Torque Converter

Convert torque units (N·m, lb-ft, lb-in, kgf·m, kgf·cm)

Enter a torque value, choose the unit it is currently in, and choose the unit you need.

Torque unit converter for N·m, lb-ft, lb-in, kgf·m, and kgf·cm

Torque is a turning force. It shows up everywhere that something is tightened, driven, or rotated: wheel nuts, engine parts, crank bolts, bicycle components, and many power tools. The problem is that torque specs are written in different units depending on the country, the manual, and the industry. This torque converter lets you take a number from one unit and convert it into another unit you actually need.

The most common mismatch is between newton-metres (N·m) and pound-feet (lb-ft). Many automotive service manuals use N·m, while many torque wrenches and tool labels in the US use lb-ft. Another common mismatch is pound-inches (lb-in), which is often used for smaller fasteners and lower torque settings. You may also see kilogram-force units (kgf·m or kgf·cm) on older documentation or certain equipment specifications.

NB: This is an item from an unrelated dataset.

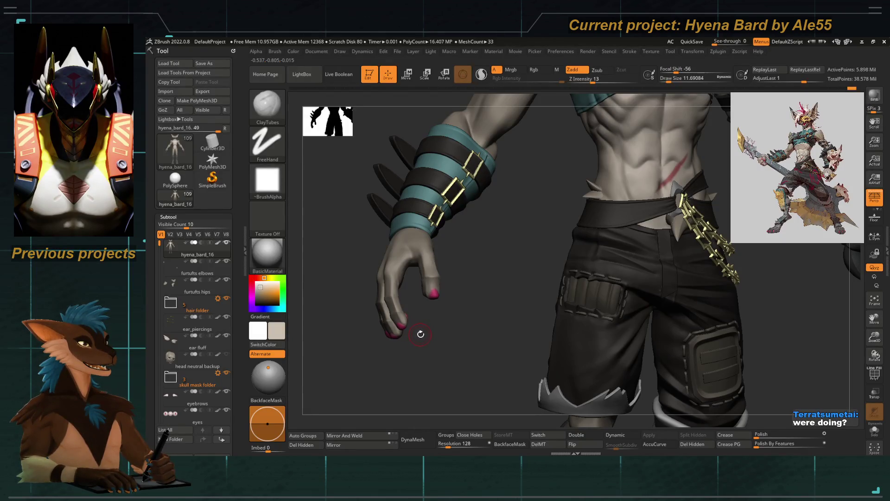
alt+drag(408, 355, 417, 338)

How to use this calculator is simple. Enter your torque value, select the unit it is currently in, and select the unit you want. The result shows the converted torque first, then a few supporting equivalents that help you sanity-check the magnitude. If you tick “Show equivalents in all units”, it will list the same torque in every supported unit so you can copy the one you need into a spec sheet, job card, or tool setting.

This page is intentionally a unit converter only. It does not estimate torque from horsepower, RPM, lever length, or fastener size. Those are separate problems with separate assumptions. If your goal is to set a torque wrench correctly from a manual, compare two specs written in different units, or translate a torque spec for a part or tool, this is the correct tool.

Assumptions and how to use this calculator

  • This is a pure unit conversion. It assumes your source value is already a torque value (not power, not force, not a moment from a lever you still need to compute).
  • Conversions use fixed definitions (for example, standard gravity for kgf-based units). Real-world tool calibration accuracy is separate from unit conversion.
  • Results are shown to two decimals for readability. For very small torques, that rounding can hide meaningful differences, so keep units consistent when working near minimum tool ranges.
  • Torque direction (clockwise vs counterclockwise) is not represented. Most specs care about magnitude; direction is context-specific.
  • If your value is “torque to yield”, “angle-tightening after torque”, or includes a lubrication condition, those are procedural details that do not change unit conversion.

Common questions

What is the difference between lb-ft and lb-in?

They are the same idea (pounds of force applied at a distance), but the distance unit changes. One lb-ft is twelve lb-in. lb-in is commonly used for smaller fasteners where lb-ft numbers would be small decimals.

Which unit should I use to set my torque wrench?

Use the unit your torque wrench is calibrated and labelled in, then convert the manual’s torque spec into that unit. If your wrench shows lb-ft and the manual shows N·m, convert N·m to lb-ft and set your wrench to the converted value.

Why does my converted number look “too high” or “too low”?

Most confusion comes from mixing lb-ft and lb-in, or mixing kgf·cm and kgf·m. Double-check that you selected the correct “From” and “To” units. As a quick sanity check, N·m and lb-ft are similar scale, while lb-in is about 12× lb-ft.

Can I enter 0 or a negative number?

Zero torque is valid and will convert to zero in all units. Negative torque is usually just a sign convention for direction; this converter focuses on magnitude, so it expects a non-negative number.

Is this accurate enough for critical bolts and safety work?

The unit conversion itself is exact within rounding on this page. The bigger accuracy issues in real work are tool calibration, extension adapters, user technique, lubrication, and whether the spec is for dry or lubricated threads. Use the correct procedure from the manufacturer and a calibrated tool for critical fasteners.